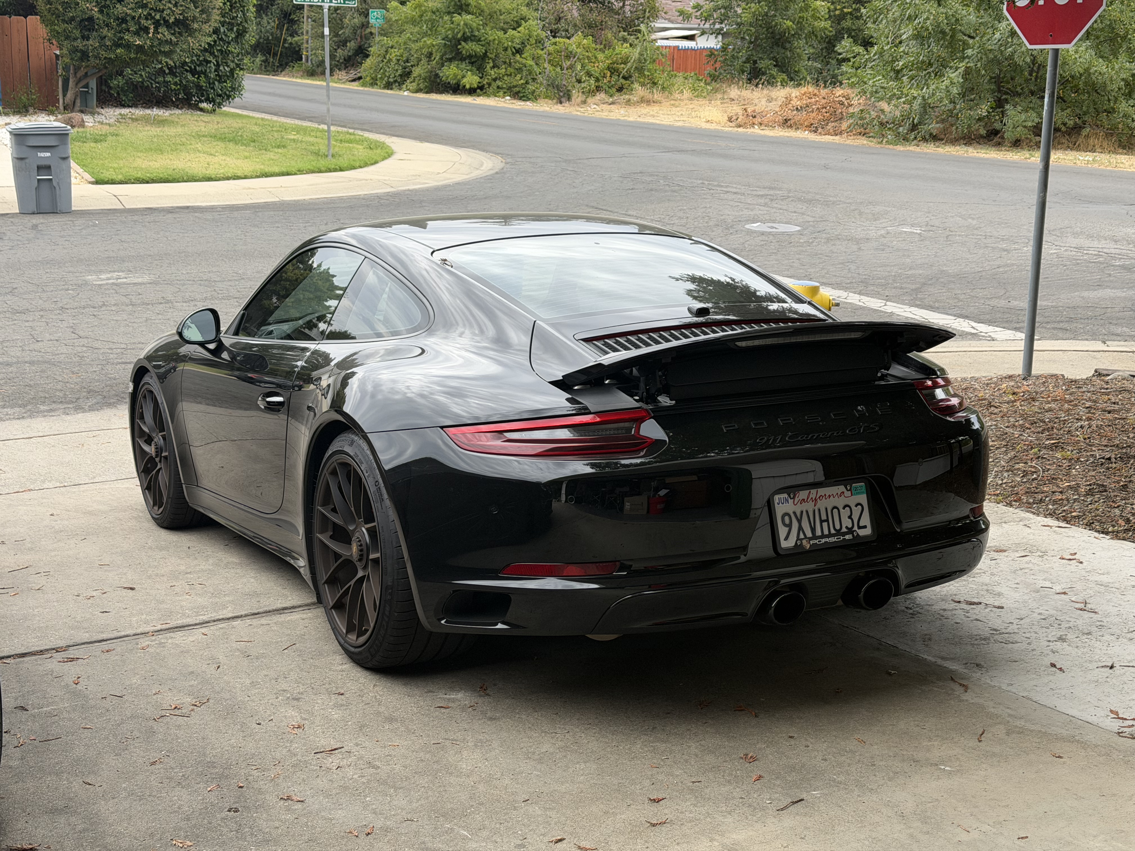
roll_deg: -1.1
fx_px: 1574
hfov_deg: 39.7
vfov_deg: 30.3
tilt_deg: -11.8
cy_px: 426
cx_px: 568
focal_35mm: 48
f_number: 1.78
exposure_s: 1/1167
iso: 64
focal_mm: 6.76
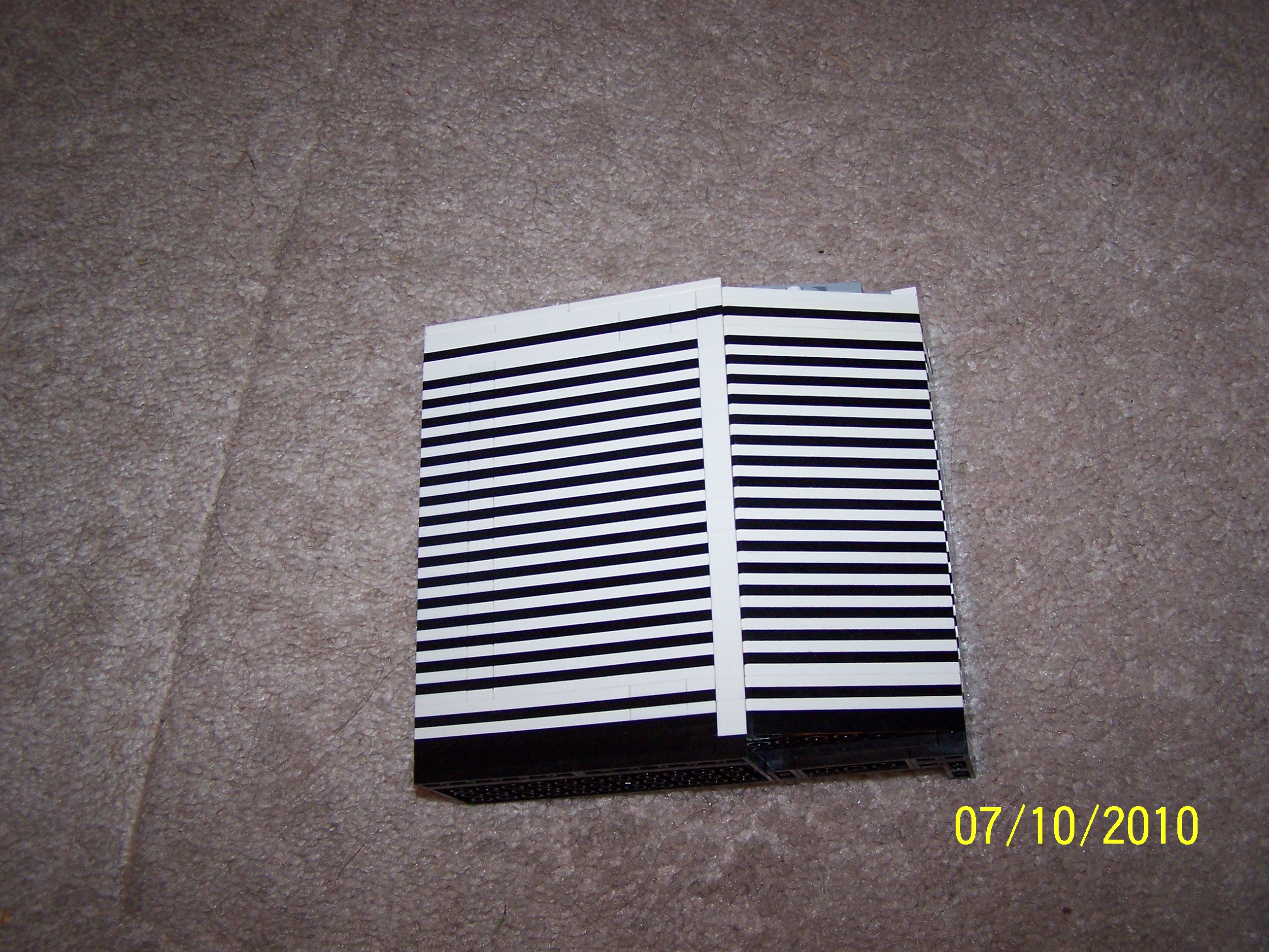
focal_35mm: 38
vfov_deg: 37.7
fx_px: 1393
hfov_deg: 49.0
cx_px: 634
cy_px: 476
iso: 140
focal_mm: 6.3
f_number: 2.8
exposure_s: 1/60
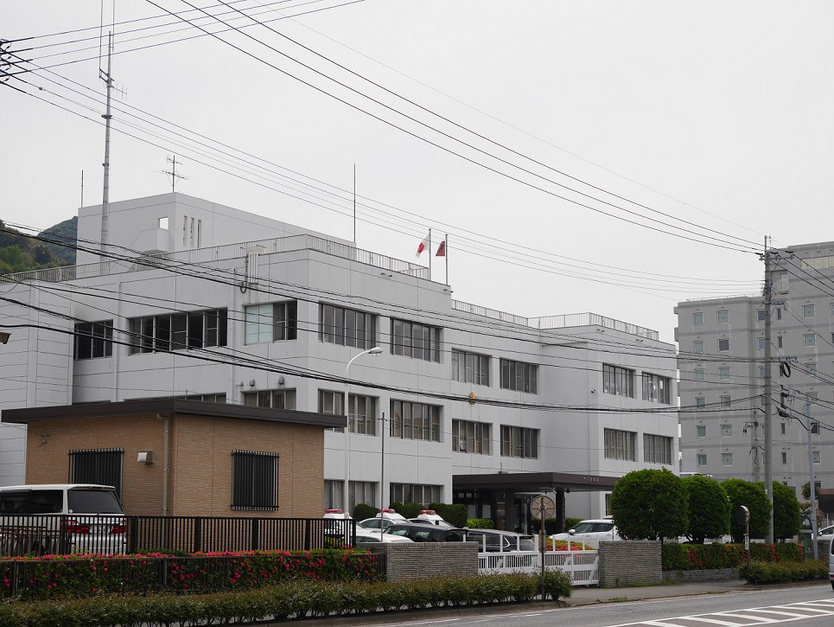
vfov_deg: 23.0
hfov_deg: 30.2
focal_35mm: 64
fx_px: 1543
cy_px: 314
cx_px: 417
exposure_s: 1/400
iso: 200
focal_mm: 32
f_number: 9
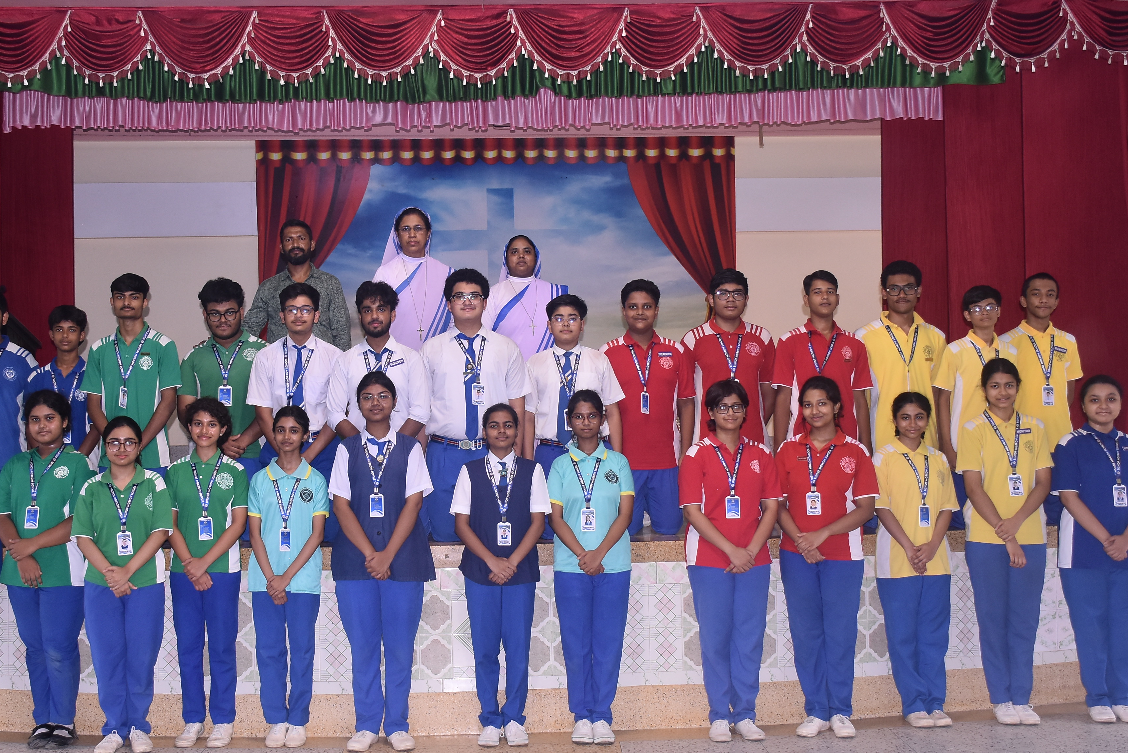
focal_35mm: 47
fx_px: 1473
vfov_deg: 28.7
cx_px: 476
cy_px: 393
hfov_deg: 41.8
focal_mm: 24
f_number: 5
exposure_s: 1/200
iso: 500
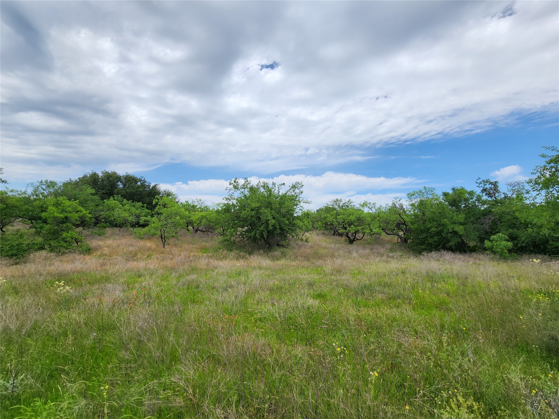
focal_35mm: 13
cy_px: 210
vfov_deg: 89.9
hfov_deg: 106.2
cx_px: 280
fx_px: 210
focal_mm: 2.2
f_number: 2.2
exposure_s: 1/2456
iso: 50
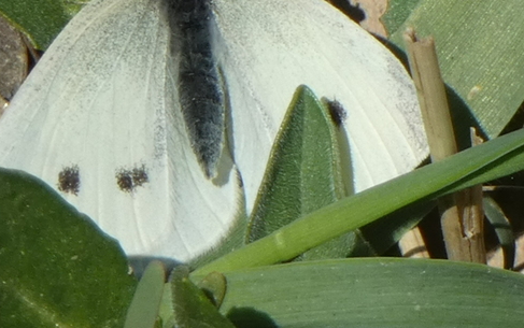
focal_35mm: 870
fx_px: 12431
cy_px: 42
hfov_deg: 2.4
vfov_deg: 1.5
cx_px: 191
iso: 80
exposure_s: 1/250
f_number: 5.6
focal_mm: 84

☆ ☆ ☆

- **Required action**: The output is the data above, repeated exactly, with pictures omitted.

- **Result below**:
roll_deg: -1.1
fx_px: 1574
hfov_deg: 39.7
vfov_deg: 30.3
tilt_deg: -11.8
cy_px: 426
cx_px: 568
focal_35mm: 48
f_number: 1.78
exposure_s: 1/1167
iso: 64
focal_mm: 6.76
focal_35mm: 38
vfov_deg: 37.7
fx_px: 1393
hfov_deg: 49.0
cx_px: 634
cy_px: 476
iso: 140
focal_mm: 6.3
f_number: 2.8
exposure_s: 1/60
vfov_deg: 23.0
hfov_deg: 30.2
focal_35mm: 64
fx_px: 1543
cy_px: 314
cx_px: 417
exposure_s: 1/400
iso: 200
focal_mm: 32
f_number: 9
focal_35mm: 47
fx_px: 1473
vfov_deg: 28.7
cx_px: 476
cy_px: 393
hfov_deg: 41.8
focal_mm: 24
f_number: 5
exposure_s: 1/200
iso: 500
focal_35mm: 13
cy_px: 210
vfov_deg: 89.9
hfov_deg: 106.2
cx_px: 280
fx_px: 210
focal_mm: 2.2
f_number: 2.2
exposure_s: 1/2456
iso: 50
focal_35mm: 870
fx_px: 12431
cy_px: 42
hfov_deg: 2.4
vfov_deg: 1.5
cx_px: 191
iso: 80
exposure_s: 1/250
f_number: 5.6
focal_mm: 84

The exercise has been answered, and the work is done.